Mother India: Is Woman Only A Mother?

In Hindi cinema, arguably the first instance of a ‘lady oriented film’ (a term which recieved much attention lately, courtesy Pahlaj Sanskar Nihalani) is Mother India (1957). In the newborn nation with cultural sanitisation drive and aspiration of a nationalistic morality, Mother India was a film about a lone mother as the central character who makes her own choices, albeit in a ‘Bharat Mata’ package. The film is truly a testament of its time in terms of the political conscioussness and the tinge of communist ideals in the celebration of nationalism.

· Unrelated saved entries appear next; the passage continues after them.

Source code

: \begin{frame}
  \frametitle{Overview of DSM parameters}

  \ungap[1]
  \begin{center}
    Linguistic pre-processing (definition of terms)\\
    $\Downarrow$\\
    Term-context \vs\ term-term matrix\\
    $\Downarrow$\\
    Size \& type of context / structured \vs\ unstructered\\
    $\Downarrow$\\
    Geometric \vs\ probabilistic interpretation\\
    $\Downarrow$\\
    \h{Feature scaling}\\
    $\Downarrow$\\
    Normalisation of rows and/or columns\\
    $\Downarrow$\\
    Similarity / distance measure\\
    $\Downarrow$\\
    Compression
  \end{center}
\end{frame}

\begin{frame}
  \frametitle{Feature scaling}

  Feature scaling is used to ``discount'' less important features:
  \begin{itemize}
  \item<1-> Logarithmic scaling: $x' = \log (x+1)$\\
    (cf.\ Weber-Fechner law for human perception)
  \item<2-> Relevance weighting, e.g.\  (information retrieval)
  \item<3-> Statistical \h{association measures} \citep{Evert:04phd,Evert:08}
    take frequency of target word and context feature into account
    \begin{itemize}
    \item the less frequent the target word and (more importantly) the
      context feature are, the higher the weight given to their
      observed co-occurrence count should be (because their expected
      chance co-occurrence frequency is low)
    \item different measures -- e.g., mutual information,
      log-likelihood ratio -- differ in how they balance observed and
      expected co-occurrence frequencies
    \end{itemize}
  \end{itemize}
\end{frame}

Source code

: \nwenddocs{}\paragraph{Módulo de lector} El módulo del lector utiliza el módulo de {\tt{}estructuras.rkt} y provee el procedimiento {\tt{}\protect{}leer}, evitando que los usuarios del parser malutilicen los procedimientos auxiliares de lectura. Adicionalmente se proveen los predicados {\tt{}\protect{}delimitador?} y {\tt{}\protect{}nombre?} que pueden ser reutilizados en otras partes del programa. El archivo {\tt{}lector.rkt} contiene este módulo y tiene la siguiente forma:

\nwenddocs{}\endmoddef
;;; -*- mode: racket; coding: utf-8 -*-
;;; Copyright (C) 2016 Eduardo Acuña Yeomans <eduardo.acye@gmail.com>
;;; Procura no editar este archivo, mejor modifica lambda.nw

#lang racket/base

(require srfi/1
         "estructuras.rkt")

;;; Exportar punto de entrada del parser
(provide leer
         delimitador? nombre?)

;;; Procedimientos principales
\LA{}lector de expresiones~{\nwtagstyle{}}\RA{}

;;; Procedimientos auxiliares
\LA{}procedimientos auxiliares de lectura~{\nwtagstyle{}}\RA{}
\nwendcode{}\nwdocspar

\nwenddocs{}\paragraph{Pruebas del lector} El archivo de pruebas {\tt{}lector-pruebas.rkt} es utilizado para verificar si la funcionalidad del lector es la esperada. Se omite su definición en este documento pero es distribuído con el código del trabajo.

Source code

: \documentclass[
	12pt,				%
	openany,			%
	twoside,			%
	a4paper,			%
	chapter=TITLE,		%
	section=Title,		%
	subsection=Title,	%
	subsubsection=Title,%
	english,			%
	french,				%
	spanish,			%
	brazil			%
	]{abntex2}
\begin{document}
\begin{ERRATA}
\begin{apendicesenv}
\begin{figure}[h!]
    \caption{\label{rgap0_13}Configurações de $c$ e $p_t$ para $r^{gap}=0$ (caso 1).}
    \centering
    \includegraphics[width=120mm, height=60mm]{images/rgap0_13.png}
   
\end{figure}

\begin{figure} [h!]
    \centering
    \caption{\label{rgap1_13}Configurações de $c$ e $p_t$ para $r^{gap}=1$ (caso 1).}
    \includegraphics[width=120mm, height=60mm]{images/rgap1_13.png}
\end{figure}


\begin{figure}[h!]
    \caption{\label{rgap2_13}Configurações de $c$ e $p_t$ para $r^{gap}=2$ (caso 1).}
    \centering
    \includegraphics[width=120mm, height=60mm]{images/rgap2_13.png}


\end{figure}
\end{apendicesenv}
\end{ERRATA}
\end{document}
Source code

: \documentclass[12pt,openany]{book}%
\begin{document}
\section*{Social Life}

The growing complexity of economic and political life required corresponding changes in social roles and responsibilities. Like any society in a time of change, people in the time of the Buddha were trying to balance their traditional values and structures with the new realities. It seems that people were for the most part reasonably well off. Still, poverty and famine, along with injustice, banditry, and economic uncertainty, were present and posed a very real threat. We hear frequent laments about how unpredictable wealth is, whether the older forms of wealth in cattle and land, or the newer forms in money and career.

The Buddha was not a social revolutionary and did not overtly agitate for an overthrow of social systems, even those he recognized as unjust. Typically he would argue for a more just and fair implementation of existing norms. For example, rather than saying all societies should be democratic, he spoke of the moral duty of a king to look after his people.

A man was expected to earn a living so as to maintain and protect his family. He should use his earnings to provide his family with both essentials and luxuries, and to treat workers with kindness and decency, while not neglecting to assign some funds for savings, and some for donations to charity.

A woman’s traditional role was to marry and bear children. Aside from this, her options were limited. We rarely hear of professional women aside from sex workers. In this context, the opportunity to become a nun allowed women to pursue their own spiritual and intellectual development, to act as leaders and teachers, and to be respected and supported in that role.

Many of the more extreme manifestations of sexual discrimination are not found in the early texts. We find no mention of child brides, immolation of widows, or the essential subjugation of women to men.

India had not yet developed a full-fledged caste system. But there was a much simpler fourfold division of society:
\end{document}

But is the film feminist?  Is Radha the single mother a model of the liberation of women, or is she manipulated, and used as a figure of oppression, sacrificed to the gruelling chores that only women will do? Not to mention the use of her sex-appeal, surprisingly present in the movie at key moments. It can be said that the film hints towards how woman should be a “good” mother, a “pure” woman and make the most horrendous sacrifices in order to be considered valuable by her community. This is exemplified by some of the lyrics lip-synced by Radha in the song “Duniya mein hum aaye hain”:
aaurat hai woh aaurat jise duniya ki sharam hai,
sansaar mein bas laaj hi naaree kaa dharam hai.

[A woman is a woman who has some shame
In this world, only modesty (or shame) is a woman’s religion (or prime duty.)]

Looking at this and calling it sexist and a celebration of oppression would be an escapist idea, as then we’d be taking the film out of it’s time, reality and context. For its time, Mother India is feminist. Imagine, Radha actually waits for her husband for the whole film! It would have so easy and so satisfying (from an escapist point of view) to have Shamu (Raj Kumar) come back, the desired male, the idol of the family, the focus of society. But he just doesn’t, and that’s one of the movie’s strengths: it doesn’t pander to the spectator’s desire in this respect. Radha remains alone, with her desire, her pain, her frustration, as the story says she should. Then there’s her denunciation of the religious support offered to women by “the goddess who carries the burden of the world”: Radha sneers at that fable, and taunts whatever goddess there is. She is indeed carrying everything, there is no goddess somewhere helping out.